Sandwich structures used to lightweight telescope mirrors result in subsurface pore or cell-induced surface deformation (called quilting), in the unsupported sub-surface regions, during diamond turning of the optical surface. An alternative to sandwich structure is metal foams made by the melt route which have a monolithic porous-nonporous interface naturally formed by a gravitationally induced drainage effect. This work compares effect of naturally formed pores on quilt formation in A357 and Al 6061 metal foams, while also studying the influence of pore size and cutting speed on the quilting effect using simulated controlled diameter single-pore samples made of Al 6061. Results show that the quilt height observed in Al 6061 foam is more than that of A357 foam.

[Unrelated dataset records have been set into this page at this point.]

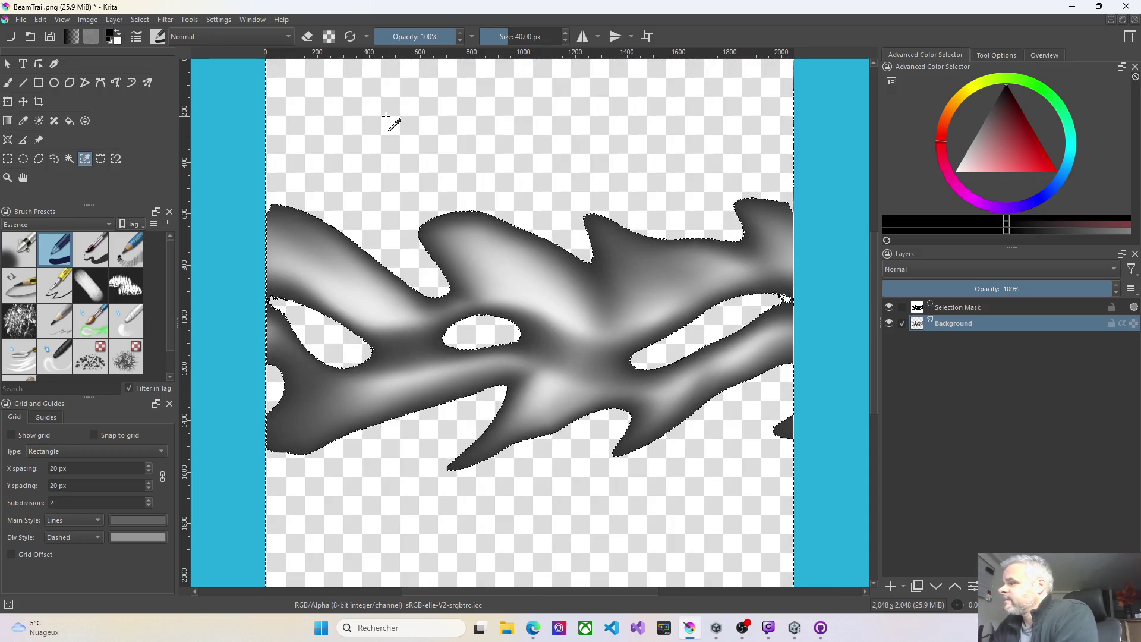
{"action": "right_click", "coordinate": [385, 118]}
{"action": "left_click", "coordinate": [326, 124]}
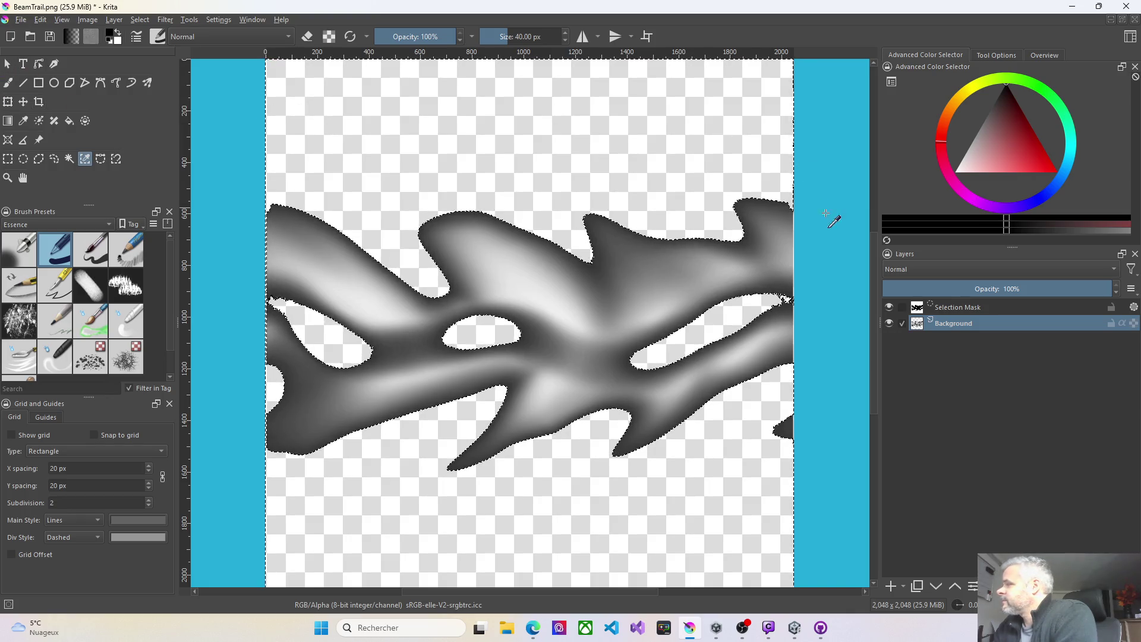
{"action": "left_click", "coordinate": [949, 308]}
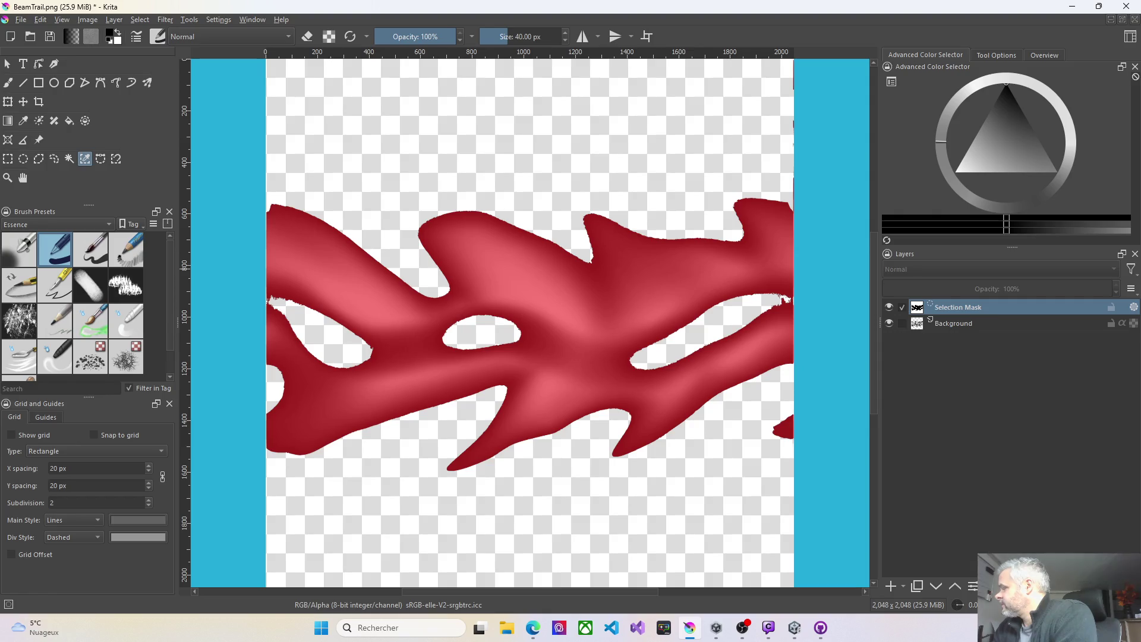
{"action": "key", "text": "ctrl+shift+a"}
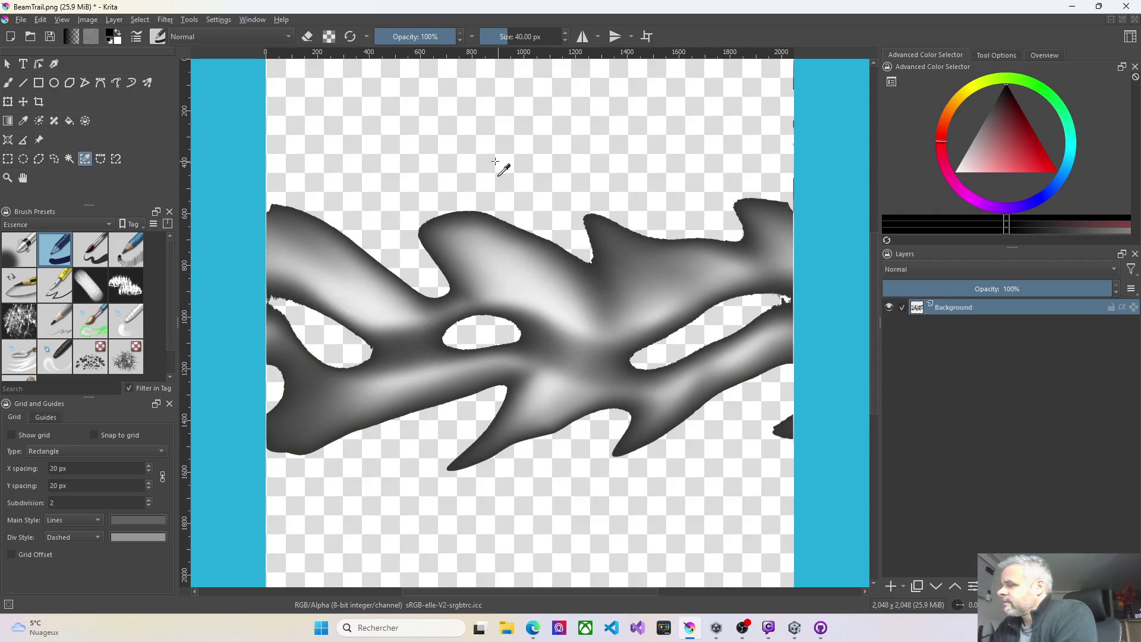
{"action": "scroll", "coordinate": [489, 164], "scroll_direction": "down", "scroll_amount": 2}
{"action": "scroll", "coordinate": [489, 164], "scroll_direction": "up", "scroll_amount": 2}
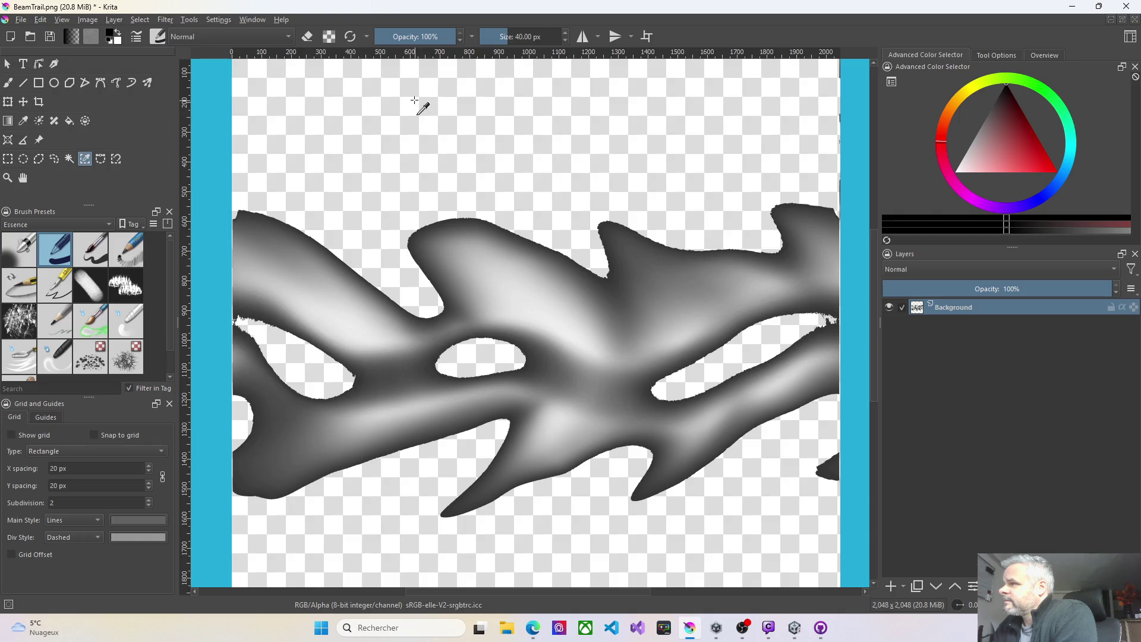
Save the image over the existing BeamTrail.png as PNG and minimize Krita
{"action": "left_click", "coordinate": [22, 20]}
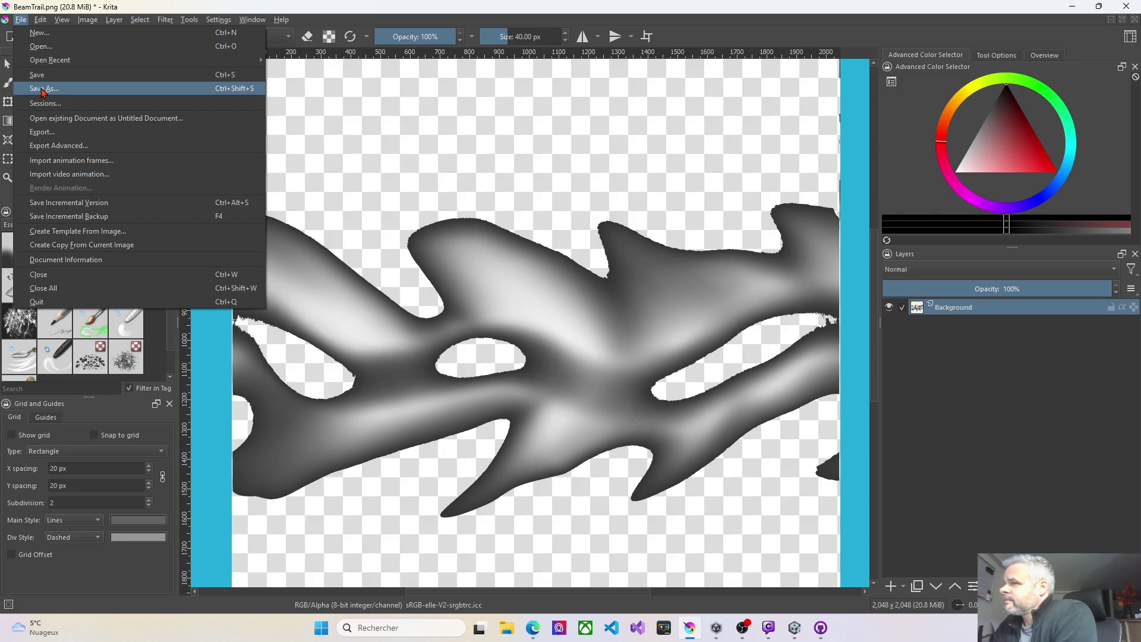
{"action": "left_click", "coordinate": [43, 90]}
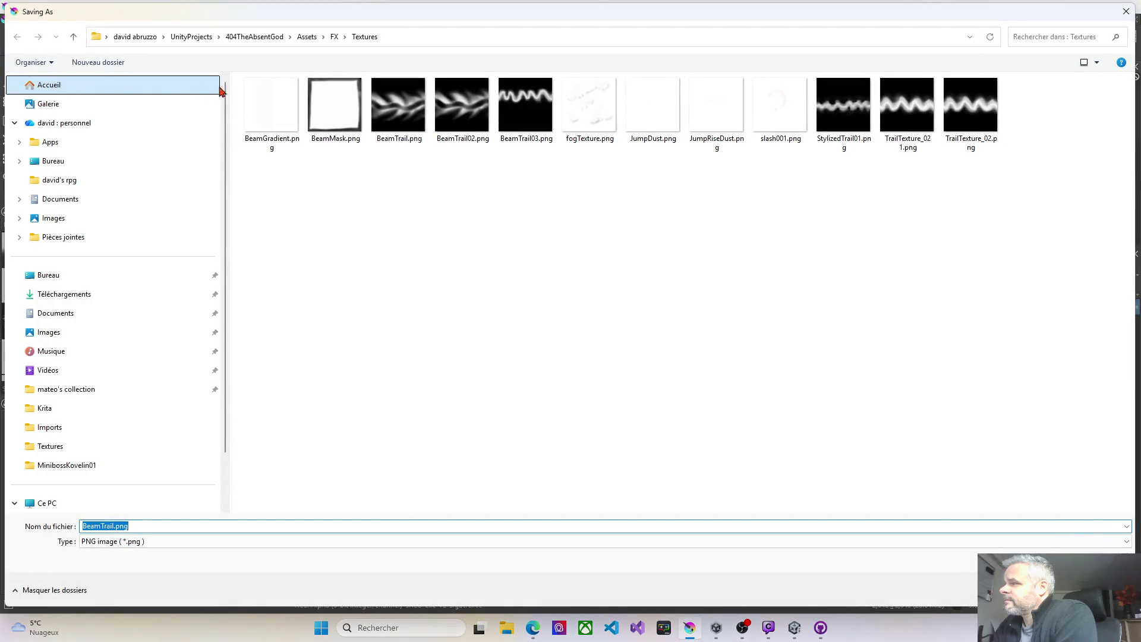
{"action": "left_click", "coordinate": [394, 118]}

Quilting with a height of 0.89 µm appeared on the diamond turned surface of A357 metal foam corresponding to a subsurface pore of diameter 3.87 mm when the thickness of the nonporous region reaches 140 µm. In Al 6061 foam, the quilt with a 0.97 µm peak is observed at 100 µm thickness corresponding to a 2.25 mm pore. The measured quilt heights of metal foams are normalized by their corresponding pore radius, and the effect of material strength on quilt formation is reported. Simulated pore studies in Al6061 show that both pore size and cutting speed significantly influence quilt formation, indicating that optimizing cutting conditions can reduce quilt formation effects. This study facilitates effective adoption of monolithic metal foams for lightweight mirrors.